Claudio me sonrió y ladeó la cabeza dándome la razón como siempre hacía. Se levantó y se estiró. No dejaba de sorprenderme lo chaparro que era. Yo acostado estaba casi a su misma altura.
— ¿Listo para mañana?—, me preguntó.
—Ansioso, Clau. No podría pensar en un mejor plan.
—Anímese, don. Lo veo muy mejorado en comparación de cuando entró. A lo mejor…
— ¿A lo mejor no me muero? —, lo interrumpí haciéndome el ofendido.
—Quizá el tratamiento le está haciendo efecto mejor de lo que cree. A veces pasa. A unas personas les hace así de rápido. Otras no tienen suerte. Parece que avanzan muy bien y de repente un día… adiós—, dijo moviendo la mano como la señorita San Luis.
Al día siguiente, me sorprendió ver entrar de nuevo a Claudio con la silla de ruedas lista para llevarme a la quimioterapia. Casi siempre venía por mí, una enfermera alta y de cabello corto que no hablaba más de lo necesario. No quise pedir explicaciones y él no me las dio. Me extrañó que estuviera tan callado, pero se le notaba alegre. Tarareaba una canción que yo no conocía pero que me pareció pegajosa. Recorrimos los pasillos y me sentí incómodo al ver a todos esos niños enfermos. Si hay algo a lo que no logro acostumbrarme es a ver niños muriendo de algo que muchos de ellos ni siquiera entienden. Pensé entonces, que la razón por la que Claudio estaba tan feliz era porque el festejo con su esposa se había prolongado hasta entrada la noche. Bien por él.
— ¡Eh, pinche, Clau! —le dije—, no me vayas a arrimar el camarón por detrás…
Entonces me cagué. Sentí la mierda entre las nalgas. No supe qué había pasado. Intenté incorporarme pero no tenía fuerzas, solo conseguí marearme, caer de nuevo con todo mi peso sobre la silla y me vinieron las arcadas.
— ¿Qué pasó, señor? —, me preguntó Claudio, deteniendo la silla —¿Se siente mal? ¿Quiere que le traiga algo o mejor que…?
—Me acabo de cagar, Clau.
— ¿Cómo dice, señor? —, dijo agachándose hasta alcanzar mi nivel en la silla —No le entendí.
— ¡Que me cagué en los pinches pantalones! — le grité.

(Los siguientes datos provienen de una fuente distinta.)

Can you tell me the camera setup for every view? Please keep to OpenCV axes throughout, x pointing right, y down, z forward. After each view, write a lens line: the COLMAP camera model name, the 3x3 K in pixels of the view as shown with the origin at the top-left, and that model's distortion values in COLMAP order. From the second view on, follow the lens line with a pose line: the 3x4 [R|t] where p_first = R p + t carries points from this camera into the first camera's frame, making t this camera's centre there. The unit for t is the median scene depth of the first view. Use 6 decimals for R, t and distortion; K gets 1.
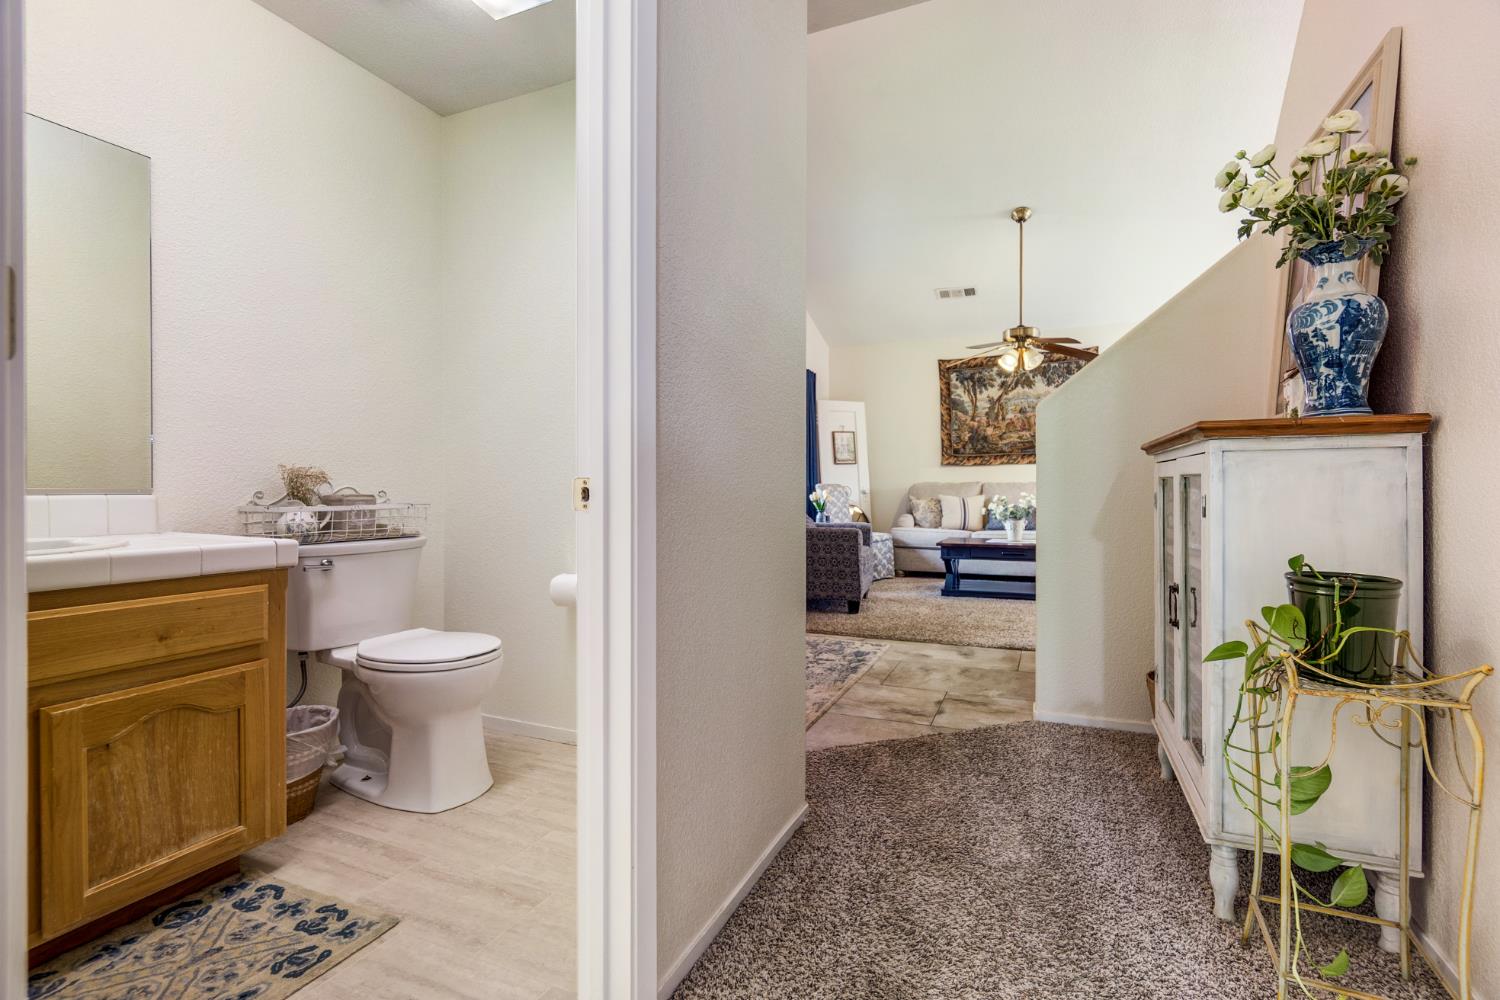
lens RADIAL K [[657.0, 0, 784.2], [0, 657.0, 501.4], [0, 0, 1]] dist [-0.003429, 0.000020]
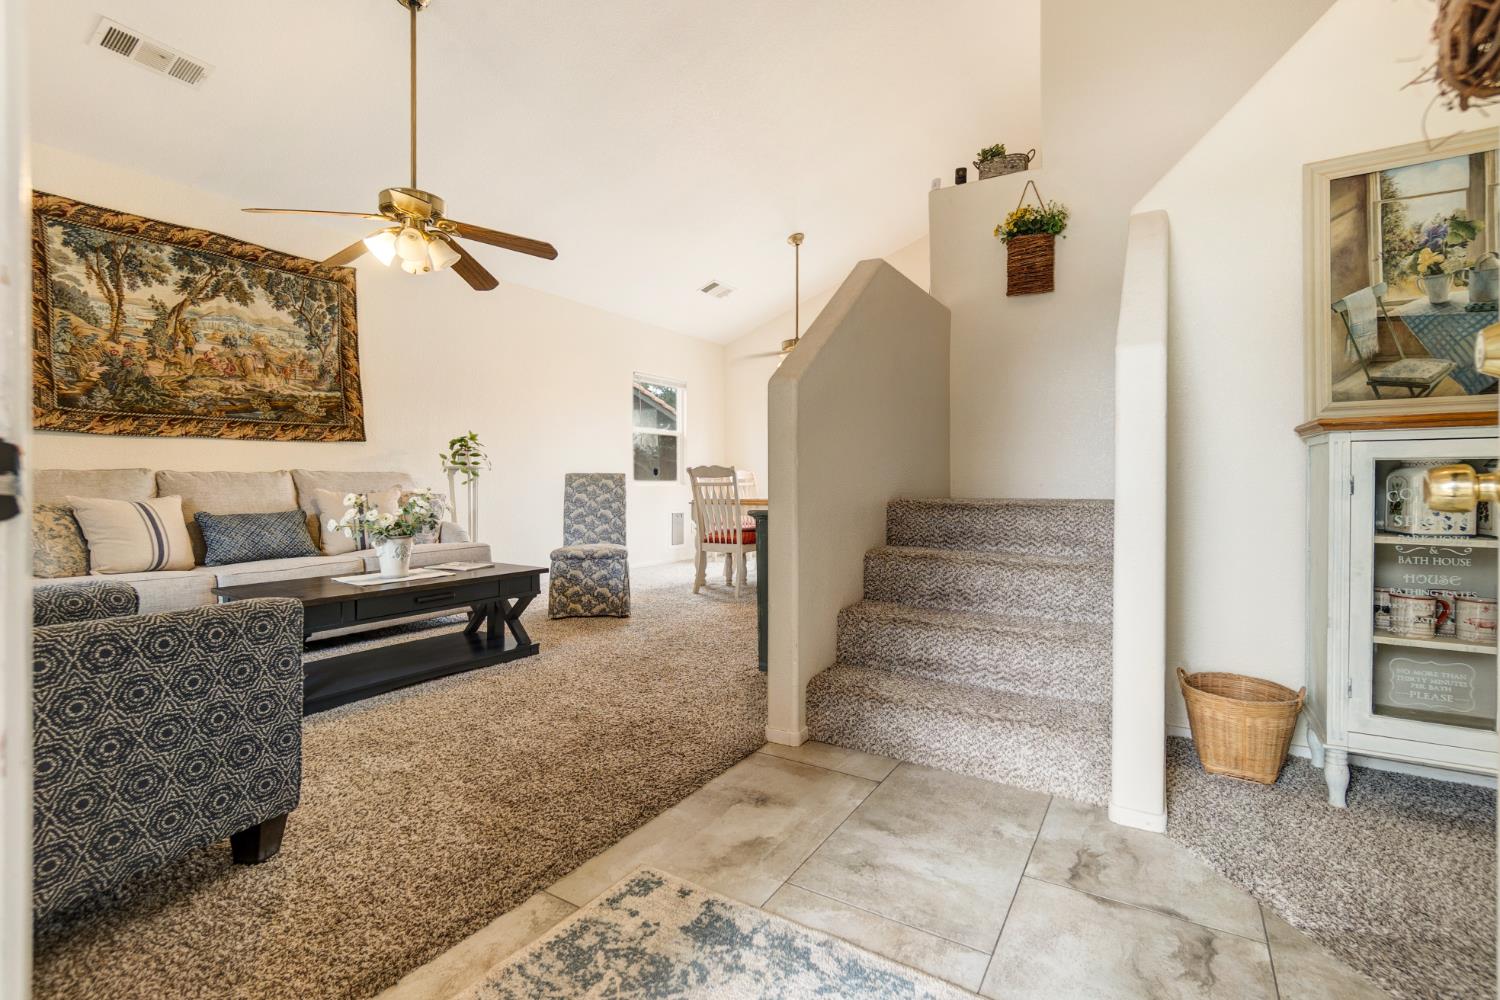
lens RADIAL K [[693.3, 0, 756.6], [0, 693.3, 494.3], [0, 0, 1]] dist [-0.004052, 0.001557]
pose [[0.163483, -0.008288, 0.986511, -0.136809], [0.016081, 0.999854, 0.005736, -0.007056], [-0.986415, 0.014926, 0.163593, 0.472810]]
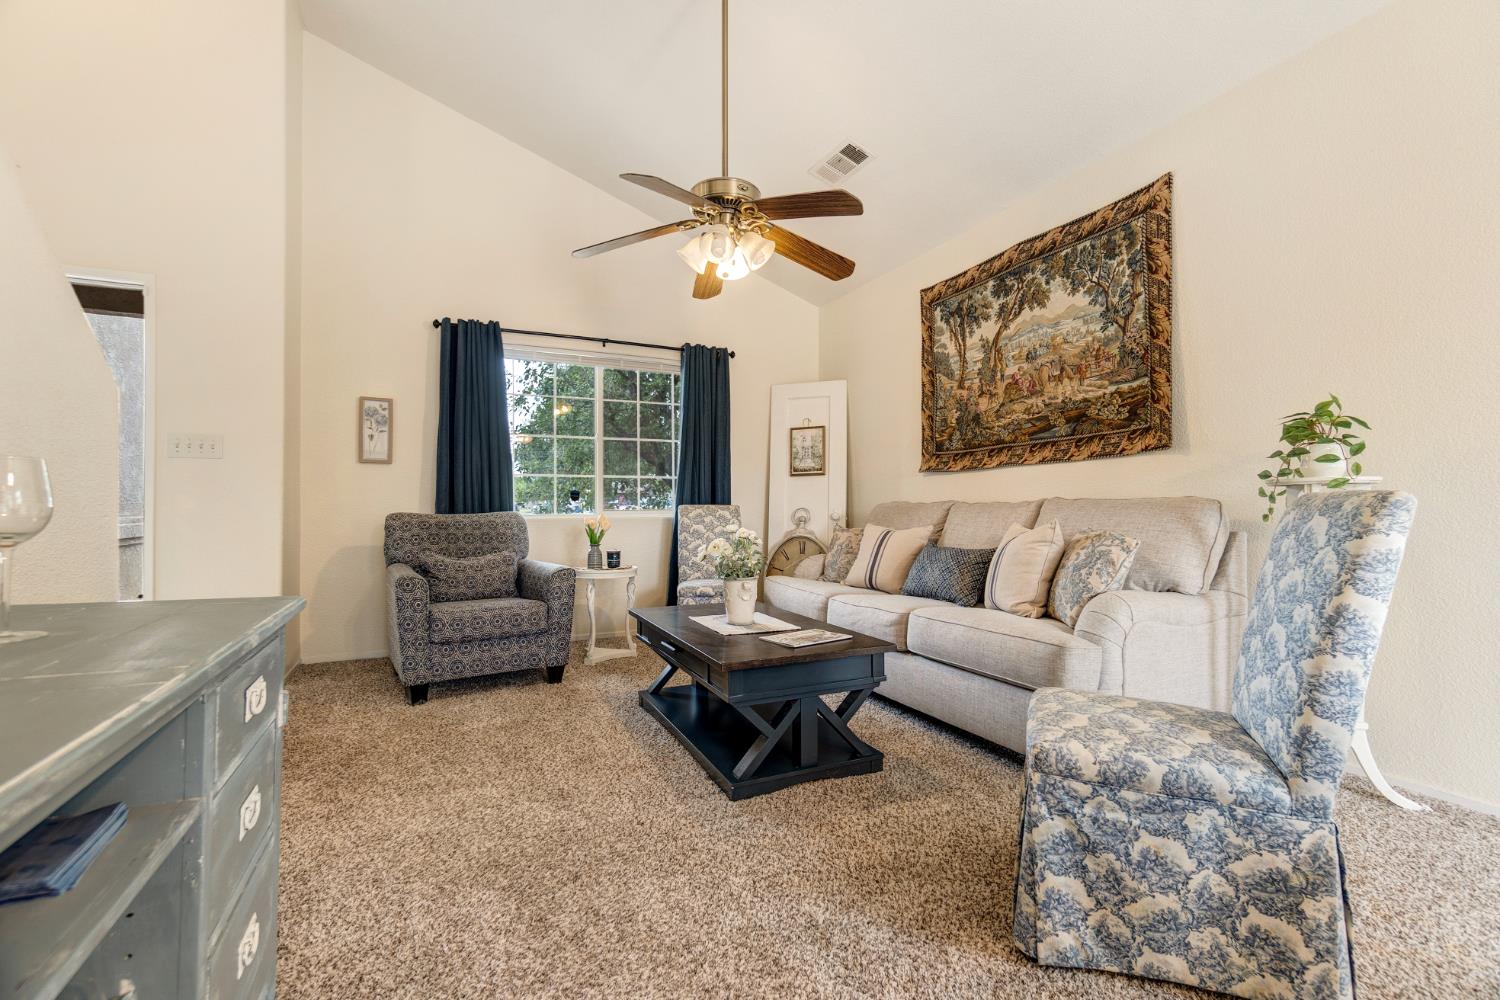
lens RADIAL K [[657.0, 0, 739.6], [0, 657.0, 504.5], [0, 0, 1]] dist [-0.003429, 0.000020]
pose [[0.736805, 0.001298, -0.676104, 0.534693], [-0.016002, 0.999752, -0.015520, -0.016567], [0.675916, 0.022254, 0.736643, 0.497135]]
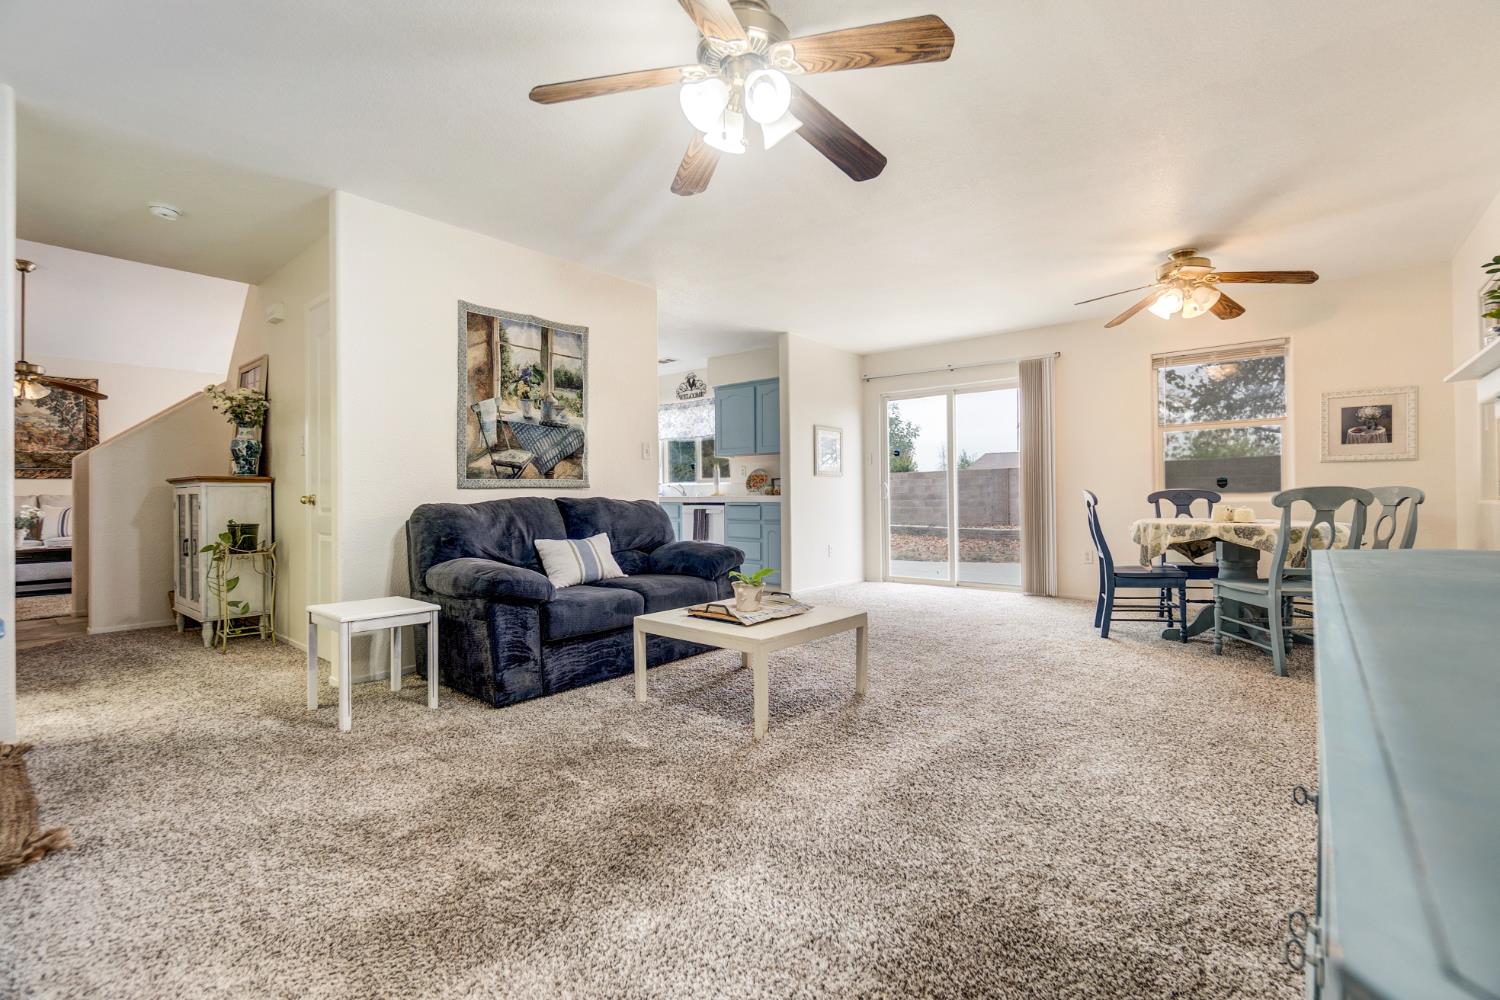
lens RADIAL K [[657.0, 0, 775.9], [0, 657.0, 490.1], [0, 0, 1]] dist [-0.003429, 0.000020]
pose [[0.278478, 0.016682, 0.960298, -0.282730], [0.023166, 0.999442, -0.024080, 0.013644], [-0.960163, 0.028952, 0.277936, -0.444855]]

Y comencé a llorar. Me cubrí la cara con las manos, incapaz de detener las lágrimas que me brotaban sin control. No me importó. Daba alaridos y apenas sentí cuando Claudio dio la vuelta de regreso al cuarto. Me puso la mano sobre el hombro, pero solo consiguió que me estremeciera escandalosamente. <<Esto es todo>>, pensé.
Cuando llegamos al cuarto vi tres figuras junto a mi cama. Eran mis papás. Hablaban con un doctor que yo apenas conocía. Los tres asentían cuando uno u otro decía algo. Mis padres llevaban ropa deportiva muy ajustada. Mi mamá tenía la cara extraña, parecía nerviosa. Vi con sorpresa que llevaba puestos unos guantes de plástico amarillos y se movía nerviosa, pasando el peso del cuerpo de una pierna a la otra. Miraba al doctor con una sonrisa, poco convincente, que se convertía en una mueca horrible. Mi papá, más bajo que los otros dos, mostraba esa dentadura falsa que nunca terminó de armonizar con su rostro, que parecía a punto de soltar una mordida. Los vi ahí, como dos coyotes que de repente son arrastrados del desierto a un patio con juguetes para perro, fingiendo un interés que no sienten, jugando a ser buenas y dóciles mascotas.
Y yo, con una plasta de caca entre las nalgas, calvo, escuálido y moribundo, agradecí no estar en el lugar de ellos.